→ Given text

In the book “Far From the Madding Crowd”, Thomas Hardy uses direct symbolism to link his characters to the Industrial Revolution Set in Wessex in the year 1874 at a time when people were dependant on the land for both food and employment, machines had begun to take the place of workers on farms. The Industrial Revolution had finally hit the country and was destroying the old country ways that Hardy loved so much.

The hero of the story Gabriel Oak like many other main characters has a hidden meaning to his name. Gabriel was the name of one of God’s Archangels. Oak is the strongest tree in nature and it is also long living, loyal and can withstand hard times. This means that Gabriel is a good man and loyal to the country, he represents the old ways.

Sergeant Troy represents the imposing force of the Industrial Revolution on nature. Sergeant, as it is a military name, represents the invasiveness and destruction of Troy/machines in the country. The name Troy is a reminder of the Trojan horse used to trick the Trojans into invasion and ultimately defeat. It has a deceiving exterior and is seductive and deceitful.

→ Problem 1
In the passage on Far From the Madding Crowd, what qualities are attributed to the oak tree? List every one.
→ Problem 2
Extend the passage on Far From the Madding Crowd, picking up right after its final sentence.
The listing is drawn from a separate, unrelated source.

→ Source material

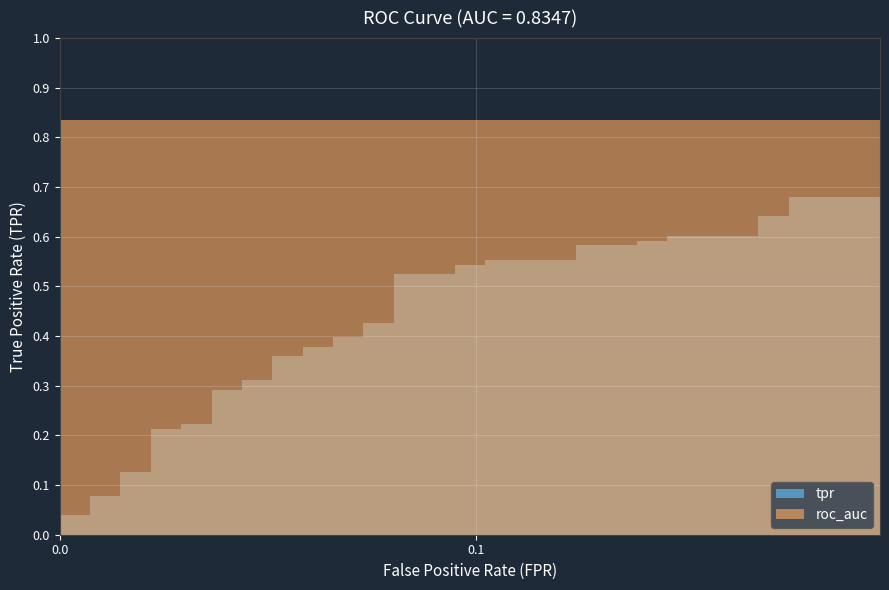

What is the average value of the tpr series?

0.4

→ Output 1
- The strongest tree in nature
- Long living
- Loyal
- Can withstand hard times

→ Output 2
Bathsheba represents nature itself, the country. The name is taken from an Old Testament story in which King David lusts over Bathsheba, a married woman. He arranges the death of her husband in order to marry her but was later punished by God. This is a kind of prophecy of what is to come but also shows Bathsheba’s vulnerability and attractive womanhood.

At the moment when Bathsheba meets Troy she has already rejected Gabriel Oak and Mr. Boldwood. He is the first of her romances in the book. They meet by chance when their clothes become intertwined. Troy is very polite and seductive with her and sets a good impression as if he knows exactly what to say. Bathsheba tries to ignore his advances but soon realises that would be impossible to do. There is a “fairy transformation” at first he seems rude and offensive but he begins to change into “newborn gallantry”. When Troy’s physical appearance is first described he was “hooked in brass and scarlet”; brass showing his armour and masculinity and scarlet because it is an unnatural colour that rarely appears in nature. This shows the invasion has begun.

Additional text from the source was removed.